## 提示文
=====

うだるような暑さが続く今日この頃、皆様におかれましては夏バテなどお召しになっておられないでしょうか?
ちなみに俺はといえば、社会に出てから10余年、肉体労働外仕事をなぜか続けており、そろそろ「俺何やってんだろ?」感がごまかせなくなってきましたよ?
さて、そんな命を削られるような夏の暑さを、どのようにしてしのぐべきだろうか?
夏野菜を食べて夏バテ予防?
台湾かき氷を食べて涼をとる?
答えはノーだ。
20年前の夏ならいざ知らず、酷暑とまで言われる現代の夏には、そんな小手先の技では太刀打ちできない。
暑い夏に必要なのは、夏に負けないくらい暑苦しい映画だ。
それも、生半可な暑苦しさではいけない。
例えばそう、『コナン・ザ・グレート』だ。
最近の若い子は知らんかもしれんが、かつてはこれがヒーローのスタンダードだった!
言わずと知れたマッチョ俳優シュワちゃんが、全編通してほぼ半裸でお送りする、マッチョイズムの金字塔!
知略?スタイリッシュ?そんなものはいらん!
鍛え上げた肉体と剣一本あれば良い!
と言わんばかりの暑苦しさMAXの作品だ。
それではテンション上げてストーリー!
むかぁしむかしある所に、鋼の武器を鍛えることを生業とするキンメル族の村がありました。
村で暮らす幼い少年コナンは、刀鍛冶の両親のもと、「男も女もけだものも信用するな。信じられるのは鋼の剣だけだ」などという英才教育を受けながら幸せに暮らしていました。
しかし幸せは長くは続かなかった!
ある日突然、謎の侵略者が襲ってきて村は壊滅。
コナンの両親も惨殺され、哀れ幼いコナンは奴隷として連行されるのだった。
あれから10年!
過酷な奴隷労働に耐え続けたいたいけな少年コナンは、立派なシュワちゃんへと成長を遂げたのでした!
after
なんということでしょう!

=====

## 作業指示
A. 『コナン・ザ・グレート』の紹介文の「村で暮らす幼い少年コナンは、」から「なんということでしょう!」までの箇所を、「奴隷」を「捕虜」に差し替えて書き出してください。
B. 『コナン・ザ・グレート』の紹介文の続きを、最後の文の後から書いてください。

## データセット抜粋
=====

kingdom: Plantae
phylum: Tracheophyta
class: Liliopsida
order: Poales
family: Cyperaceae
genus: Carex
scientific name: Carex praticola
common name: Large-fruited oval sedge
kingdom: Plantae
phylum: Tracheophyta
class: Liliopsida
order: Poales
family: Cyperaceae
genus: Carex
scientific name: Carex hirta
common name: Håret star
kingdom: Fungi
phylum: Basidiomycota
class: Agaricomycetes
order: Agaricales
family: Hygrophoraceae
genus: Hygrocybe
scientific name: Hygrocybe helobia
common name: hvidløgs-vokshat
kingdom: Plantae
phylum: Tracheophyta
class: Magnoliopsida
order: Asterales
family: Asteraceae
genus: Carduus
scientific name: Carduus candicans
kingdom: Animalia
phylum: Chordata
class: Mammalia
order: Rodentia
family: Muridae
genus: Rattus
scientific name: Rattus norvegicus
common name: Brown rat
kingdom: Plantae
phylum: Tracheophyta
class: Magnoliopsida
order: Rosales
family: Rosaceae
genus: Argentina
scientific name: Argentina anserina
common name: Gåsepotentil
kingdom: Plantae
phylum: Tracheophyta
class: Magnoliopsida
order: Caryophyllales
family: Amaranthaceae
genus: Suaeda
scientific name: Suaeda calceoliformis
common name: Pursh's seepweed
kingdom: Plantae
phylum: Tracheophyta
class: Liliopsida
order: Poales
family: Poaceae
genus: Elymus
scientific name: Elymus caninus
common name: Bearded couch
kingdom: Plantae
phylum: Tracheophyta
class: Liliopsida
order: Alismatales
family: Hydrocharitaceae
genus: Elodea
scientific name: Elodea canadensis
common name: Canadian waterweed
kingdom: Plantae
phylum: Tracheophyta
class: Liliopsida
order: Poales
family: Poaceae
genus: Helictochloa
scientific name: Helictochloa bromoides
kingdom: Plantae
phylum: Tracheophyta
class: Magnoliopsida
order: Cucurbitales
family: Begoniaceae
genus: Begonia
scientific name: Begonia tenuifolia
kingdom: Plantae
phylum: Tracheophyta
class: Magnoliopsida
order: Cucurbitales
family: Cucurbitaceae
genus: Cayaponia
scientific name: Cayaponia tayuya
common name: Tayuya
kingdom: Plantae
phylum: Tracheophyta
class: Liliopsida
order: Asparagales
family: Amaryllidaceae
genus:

=====

## 回答
A.
村で暮らす幼い少年コナンは、刀鍛冶の両親のもと、「男も女もけだものも信用するな。信じられるのは鋼の剣だけだ」などという英才教育を受けながら幸せに暮らしていました。
しかし幸せは長くは続かなかった!
ある日突然、謎の侵略者が襲ってきて村は壊滅。
コナンの両親も惨殺され、哀れ幼いコナンは捕虜として連行されるのだった。
あれから10年!
過酷な捕虜労働に耐え続けたいたいけな少年コナンは、立派なシュワちゃんへと成長を遂げたのでした!
after
なんということでしょう!

B.
こうして、侵略者も首をかしげるほどに逞しく成長したコナンはその力を見込まれ、奴隷同士が命懸けのバトルを繰り広げるコロッセオ的な闘技場に放り込まれる。
するとコナンは案の定連戦連勝。
想像を上回る戦闘力に、こいつは使える!と踏んだお偉いさんは、剣の修行や読み書きを教え、さらに種馬として女も与え、都合のいい戦士として鍛えられるコナン。
そんなある夜、心あるひげもじゃのオッサンがコナンの鎖を外し、ついにコナンは10年ぶりの自由を得る。
丸腰で荒野をさまようコナンは、導かれるようにして古い遺跡で鋼の剣をゲット!
剣と自由を得たコナンは、かつて一族の村を襲った侵略者どもを、きゃつらが掲げていた蛇の紋章を頼りに探り始める。
道中、なぜか荒野で一人拘束されていた、自称盗賊で弓の名手のサボタイを助け同道することに。
サボタイと共に荒野を駆け足で旅するうちに、ある村で、蛇を祀る怪しい新興宗教、セット教が世間を席巻しているとの情報をゲット。
コナンとサボタイは早速、怪しい儀式真っ最中の教団の塔に潜入を試みるが、そこで、同じく塔へ盗みに入ろうとしていた女盗賊、ヴァレリアと出会い、三人で塔に潜入。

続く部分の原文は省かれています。